Stefan Franzke, Chef von Berlin Partner, sagte: »Ich verstehe nicht, dass die Bundesregierung nicht mit Vollgas für ihre Hauptstadt einen Hub für die Langstrecke aufbaut. Den benötigen wir dringend. 70 Prozent der außereuropäischen Passagiere, die vor der Pandemie nach Frankfurt kamen, wollten nach Berlin.«

Hoffnungsträger für den Aufschwung nach der Pandemie ist die Fluggesellschaft Emirates, die den BER mit Direktflügen an ihr Drehkreuz Dubai anbinden will. Die Eröffnung des neuen Flughafens sei auch für die Wirtschaft der Region der ideale Zeitpunkt dafür, sagte Adnan Kazim, der Marketingchef der Airline.

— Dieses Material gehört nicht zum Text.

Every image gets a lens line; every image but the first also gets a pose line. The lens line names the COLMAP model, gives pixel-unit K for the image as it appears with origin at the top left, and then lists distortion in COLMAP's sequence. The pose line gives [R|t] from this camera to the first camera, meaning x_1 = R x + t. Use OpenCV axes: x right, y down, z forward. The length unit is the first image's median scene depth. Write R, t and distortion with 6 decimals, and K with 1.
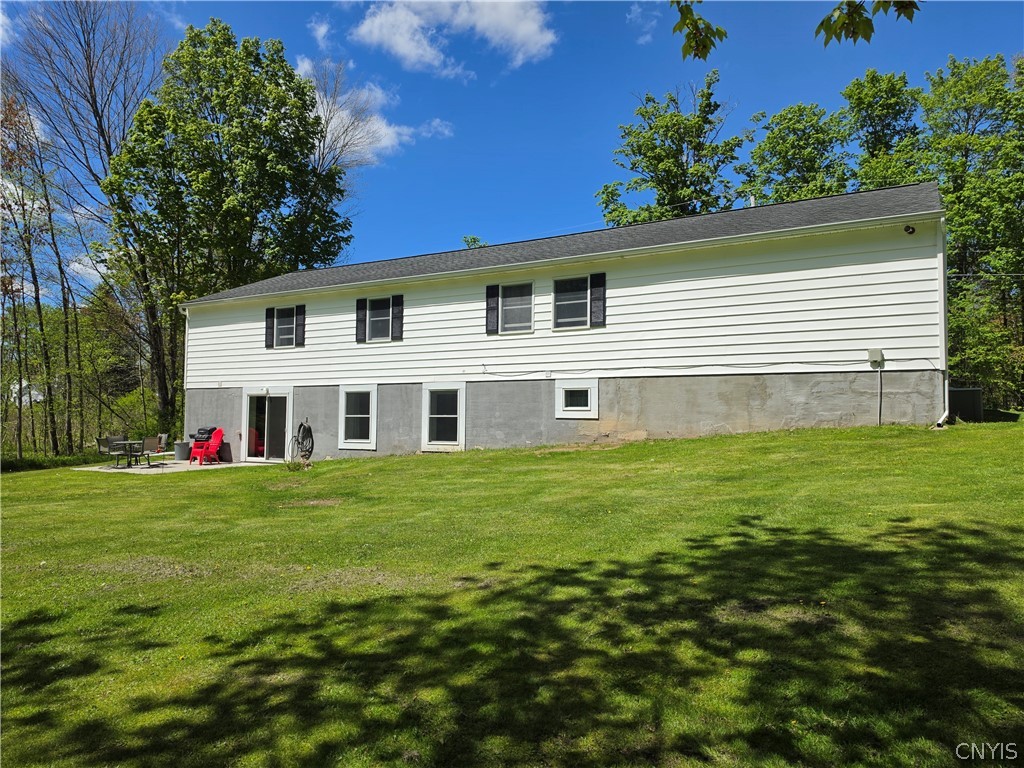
lens RADIAL K [[708.6, 0, 508.0], [0, 708.6, 383.4], [0, 0, 1]] dist [0.036648, -0.035040]
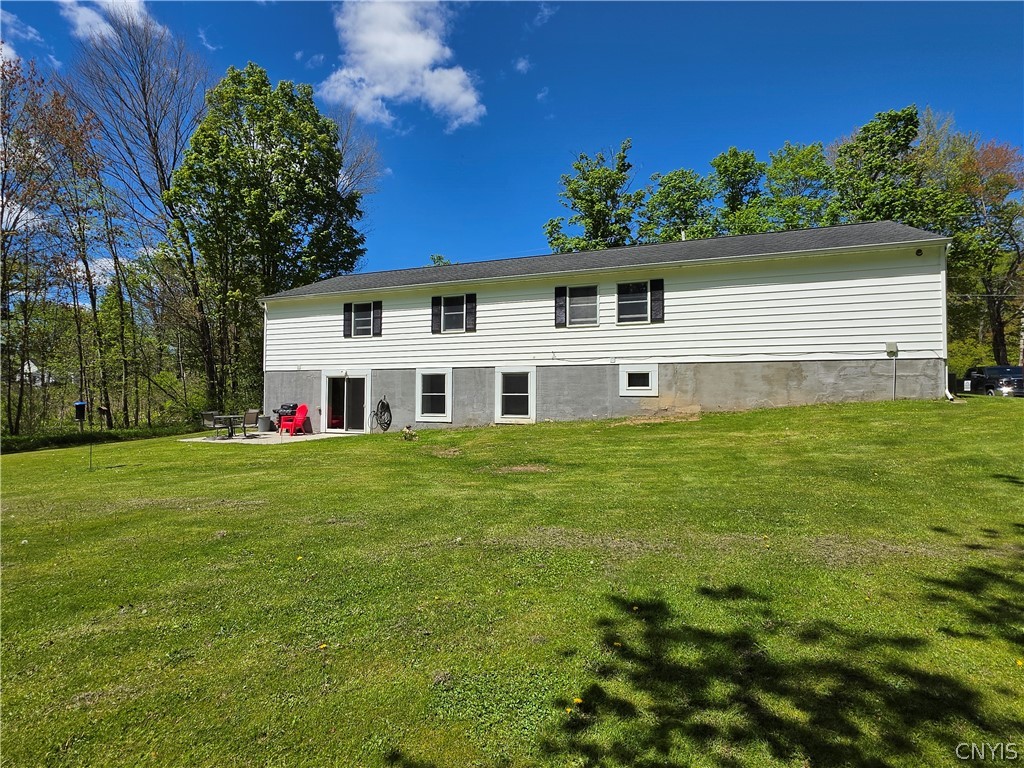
lens RADIAL K [[534.4, 0, 511.2], [0, 534.4, 383.3], [0, 0, 1]] dist [-0.005975, 0.001596]
pose [[0.989327, 0.004357, 0.145648, -0.201878], [-0.007285, 0.999782, 0.019576, 0.008313], [-0.145531, -0.020429, 0.989143, 0.083598]]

Nach einem Abkommen Deutschlands mit den Vereinigten Arabischen Emiraten darf Emirates vier Flughäfen in Deutschland anfliegen. Die Gesellschaft nutzt derzeit die Flughäfen Frankfurt, München, Düsseldorf und Hamburg. Statt eines der Landerechte zu verlagern, möchte Emirates seit Jahren eine zusätzliche Genehmigung, um auch in Schönefeld starten und landen zu können.

BER-Chef Engelbert Lütke Daldrup würdigte das Interesse der Emirates an Berlin. »Deutschland braucht mehr internationale Flughäfen, die interkontinental direkt angebunden sind«, sagte er. »Menschen aus aller Welt wollen auf direktem Weg in die Hauptstadtregion fliegen und keine Umwege von Tausenden Kilometern in Kauf nehmen.« Bis 2025 will der BER neue Direktverbindungen nach Nordamerika und Asien knüpfen.